About the Presenter: 

Joseph Ryan is a Professor and Bennett-Lindstedt Faculty Fellow in the Department of Civil, Environmental, and Architectural Engineering at the University of Colorado Boulder in Boulder, Colorado. He has been teaching and conducting research at the University of Colorado Boulder since 1993. He is affiliated with the Environmental Engineering Program in the College of Engineering and Applied Sciences and the Environmental Studies Program in the College of Arts and Sciences. Joe holds a B.S. degree in geological engineering from Princeton University and M.S. and Ph.D. degrees in environmental engineering from the Massachusetts Institute of Technology. His research and outreach focuses on the fate and transport of contaminants in natural waters. Current research efforts include investigations of the role of organic matter and colloids in the speciation and transport of contaminants and the effects of oil and gas development on water quality. He and his co-authors have published seventy-some articles on these topics.
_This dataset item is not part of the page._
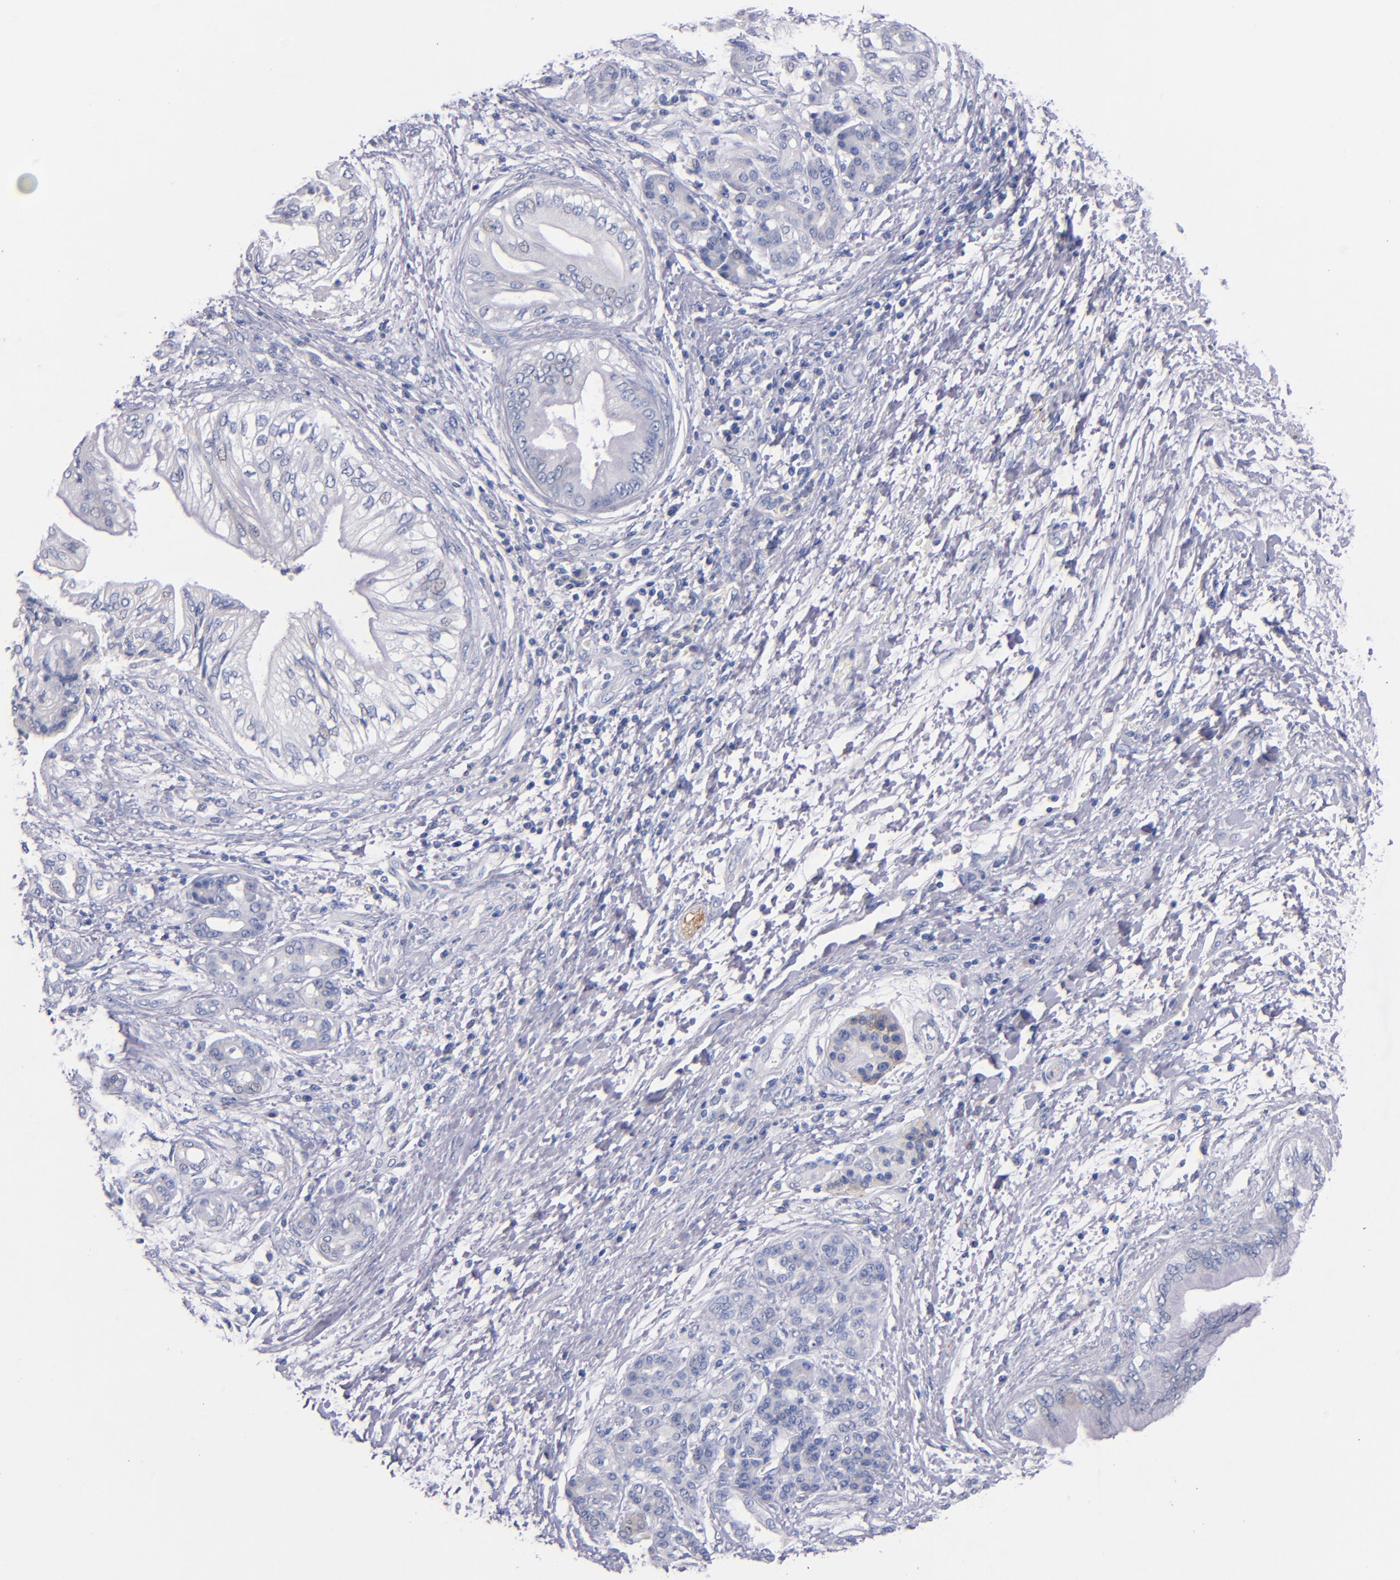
{"staining": {"intensity": "negative", "quantity": "none", "location": "none"}, "tissue": "pancreatic cancer", "cell_type": "Tumor cells", "image_type": "cancer", "snomed": [{"axis": "morphology", "description": "Adenocarcinoma, NOS"}, {"axis": "topography", "description": "Pancreas"}], "caption": "DAB immunohistochemical staining of pancreatic cancer (adenocarcinoma) shows no significant positivity in tumor cells.", "gene": "CNTNAP2", "patient": {"sex": "female", "age": 70}}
Joe is the faculty director of the National Science Foundation-funded AirWaterGas Sustainability Research Network, a multi-institution team of twenty-seven researchers addressing the effects of oil and gas development on air and water resources in the Rocky Mountain region. He is a member of the American Geophysical Union, the American Chemical Society, and the Association of Environmental Engineering and Science Professors.